Des histoires d’amour qui se créent dans la rupture, des obsessions sur un temps de tension romantique révolu, des nuits partagées par hasard puis vouées à l’abandon, des vies antérieures dont on ne s’échappe plus. Au sein de toutes ces relations qui existent péniblement, l’attirance réciproque entre l’agent 663 (Tony Leung Chiu-wai) et Faye Wong (par l’actrice du même nom) dans le deuxième chapitre de Chungking Express est une perle du cinéma de Wong Kar-Wai.

Pour qui découvre le cinéaste hongkongais par ce film tourné et monté en trois semaines, le premier acte sera sans doute perçu comme plus fin, plus réfléchi. Pourtant, je partage la surprise de Tony Leung quand Faye Wong ouvre le volet du Midnight Express dans son uniforme d’hôtesse de l’air. Parce qu’iels se croisaient par hasard, se rataient de peu. Partagaient un appartement, mais rarement en même temps. C’est un bout de mouchoir précieusement épinglé, sur lequel est gribouillé un rendez-vous sans lieu mais avec une date, qui leur permet finalement de se synchroniser. Alors que « California Dreamin’ » des Mamas and the Papas persiste à les empêcher de s’entendre, l’Agent et la serveuse se regardent enfin vraiment, et ça transperce l’écran d’ambiguïté.

La boucle est joliment bouclée. Un élan idyllique inespéré. Mais ce côté ovni dans la cinématographie de Wong Kar-Wai, composée d’œuvres qui se répondent, parfois directement, lui donne comme une valeur d'échappatoire rêvée par tous les autres personnages du réalisateur hongkongais.

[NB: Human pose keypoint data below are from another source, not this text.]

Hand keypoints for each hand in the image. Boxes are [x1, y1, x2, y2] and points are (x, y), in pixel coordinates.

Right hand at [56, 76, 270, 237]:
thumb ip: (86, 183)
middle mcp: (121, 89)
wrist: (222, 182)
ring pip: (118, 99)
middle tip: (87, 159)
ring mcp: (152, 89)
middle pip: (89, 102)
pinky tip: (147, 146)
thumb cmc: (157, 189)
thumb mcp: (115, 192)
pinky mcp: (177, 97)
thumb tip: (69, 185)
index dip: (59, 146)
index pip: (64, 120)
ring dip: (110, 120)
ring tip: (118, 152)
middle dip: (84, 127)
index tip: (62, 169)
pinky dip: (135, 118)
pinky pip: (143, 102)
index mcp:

Cet été, à Bruxelles, le cinéma des Galeries mettait Hong Kong à l’honneur. En 1984, Hong Kong n’est plus une colonie britannique mais préserve son statut indépendant et sa démocratie. Trente ans plus tard, la Chine veut imposer la loi martiale et récupérer le pouvoir. La réaction du peuple hongkongais en 2014 sera surnommée la « révolution des parapluies ». Aujourd’hui, et ce depuis 2019, le régime chinois a finalement pris le contrôle de l’ancienne cité-état. Le spectre cinématographique hongkongais trouve sa grande variété dans ces différentes réalités qu’a traversées chaque génération. Mais il est probablement impossible de négliger l’influence de Wong Kar-Wai quand on explore le cinéma créé sur cette île singulière.